───── PROVIDED MATERIAL ─────

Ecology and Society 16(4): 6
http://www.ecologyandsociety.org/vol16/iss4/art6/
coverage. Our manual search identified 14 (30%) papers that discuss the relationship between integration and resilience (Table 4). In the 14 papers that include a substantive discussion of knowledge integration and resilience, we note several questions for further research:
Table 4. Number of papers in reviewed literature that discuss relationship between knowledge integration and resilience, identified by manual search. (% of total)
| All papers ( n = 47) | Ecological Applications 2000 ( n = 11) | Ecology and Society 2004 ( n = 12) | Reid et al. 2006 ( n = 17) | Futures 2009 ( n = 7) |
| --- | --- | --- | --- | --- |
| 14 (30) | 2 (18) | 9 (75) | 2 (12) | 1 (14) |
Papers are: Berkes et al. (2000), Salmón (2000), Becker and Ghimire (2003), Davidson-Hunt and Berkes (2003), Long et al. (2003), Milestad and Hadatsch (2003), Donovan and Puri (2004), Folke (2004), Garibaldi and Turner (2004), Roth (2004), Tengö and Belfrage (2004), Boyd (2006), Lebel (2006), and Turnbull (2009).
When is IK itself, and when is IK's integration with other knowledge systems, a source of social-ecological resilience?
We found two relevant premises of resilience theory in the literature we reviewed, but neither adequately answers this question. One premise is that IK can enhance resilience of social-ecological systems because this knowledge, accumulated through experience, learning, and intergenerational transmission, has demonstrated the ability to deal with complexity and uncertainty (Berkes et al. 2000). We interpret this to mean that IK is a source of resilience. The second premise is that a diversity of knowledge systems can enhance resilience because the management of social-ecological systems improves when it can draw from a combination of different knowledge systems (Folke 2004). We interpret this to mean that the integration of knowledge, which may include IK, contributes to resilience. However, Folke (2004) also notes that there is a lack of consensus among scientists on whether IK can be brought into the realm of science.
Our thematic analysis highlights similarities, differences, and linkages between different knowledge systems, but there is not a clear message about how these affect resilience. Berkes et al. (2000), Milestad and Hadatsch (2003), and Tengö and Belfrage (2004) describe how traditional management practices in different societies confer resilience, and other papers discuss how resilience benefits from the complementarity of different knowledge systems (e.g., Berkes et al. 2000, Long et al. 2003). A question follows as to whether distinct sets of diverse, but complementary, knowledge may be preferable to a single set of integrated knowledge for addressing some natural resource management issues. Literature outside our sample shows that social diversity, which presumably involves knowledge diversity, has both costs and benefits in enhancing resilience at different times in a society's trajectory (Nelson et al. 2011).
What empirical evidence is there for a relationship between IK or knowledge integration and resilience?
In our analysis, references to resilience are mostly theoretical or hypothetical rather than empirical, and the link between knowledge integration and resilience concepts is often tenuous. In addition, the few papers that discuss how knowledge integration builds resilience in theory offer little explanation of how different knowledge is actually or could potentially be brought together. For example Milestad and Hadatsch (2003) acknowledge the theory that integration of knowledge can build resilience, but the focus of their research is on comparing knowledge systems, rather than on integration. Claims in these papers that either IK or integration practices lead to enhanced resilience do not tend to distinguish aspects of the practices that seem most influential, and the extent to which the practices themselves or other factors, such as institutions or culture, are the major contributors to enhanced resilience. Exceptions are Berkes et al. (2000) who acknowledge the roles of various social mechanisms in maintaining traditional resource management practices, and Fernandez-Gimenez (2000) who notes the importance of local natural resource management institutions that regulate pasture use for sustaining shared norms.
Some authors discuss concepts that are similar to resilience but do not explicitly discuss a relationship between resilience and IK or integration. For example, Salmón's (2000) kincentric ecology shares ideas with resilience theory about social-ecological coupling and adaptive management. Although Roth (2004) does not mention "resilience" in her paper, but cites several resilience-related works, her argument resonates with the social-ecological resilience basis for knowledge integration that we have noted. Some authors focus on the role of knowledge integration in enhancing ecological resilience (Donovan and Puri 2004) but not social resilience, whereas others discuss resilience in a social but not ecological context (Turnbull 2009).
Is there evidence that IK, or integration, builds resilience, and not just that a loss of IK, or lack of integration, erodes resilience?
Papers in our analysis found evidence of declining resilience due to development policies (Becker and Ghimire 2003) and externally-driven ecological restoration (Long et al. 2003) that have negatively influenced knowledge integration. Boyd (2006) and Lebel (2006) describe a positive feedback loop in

─────

## WHAT THE TASK ASKS
From the data above, reproduce word for word the lines running from the line with "2009 ( n = 7) |" to the line with "We found two", ends included.

## RESULT FOR THIS EXERCISE
| All papers ( n = 47) | Ecological Applications 2000 ( n = 11) | Ecology and Society 2004 ( n = 12) | Reid et al. 2006 ( n = 17) | Futures 2009 ( n = 7) |
| --- | --- | --- | --- | --- |
| 14 (30) | 2 (18) | 9 (75) | 2 (12) | 1 (14) |
Papers are: Berkes et al. (2000), Salmón (2000), Becker and Ghimire (2003), Davidson-Hunt and Berkes (2003), Long et al. (2003), Milestad and Hadatsch (2003), Donovan and Puri (2004), Folke (2004), Garibaldi and Turner (2004), Roth (2004), Tengö and Belfrage (2004), Boyd (2006), Lebel (2006), and Turnbull (2009).
When is IK itself, and when is IK's integration with other knowledge systems, a source of social-ecological resilience?
We found two relevant premises of resilience theory in the literature we reviewed, but neither adequately answers this question. One premise is that IK can enhance resilience of social-ecological systems because this knowledge, accumulated through experience, learning, and intergenerational transmission, has demonstrated the ability to deal with complexity and uncertainty (Berkes et al. 2000). We interpret this to mean that IK is a source of resilience. The second premise is that a diversity of knowledge systems can enhance resilience because the management of social-ecological systems improves when it can draw from a combination of different knowledge systems (Folke 2004). We interpret this to mean that the integration of knowledge, which may include IK, contributes to resilience. However, Folke (2004) also notes that there is a lack of consensus among scientists on whether IK can be brought into the realm of science.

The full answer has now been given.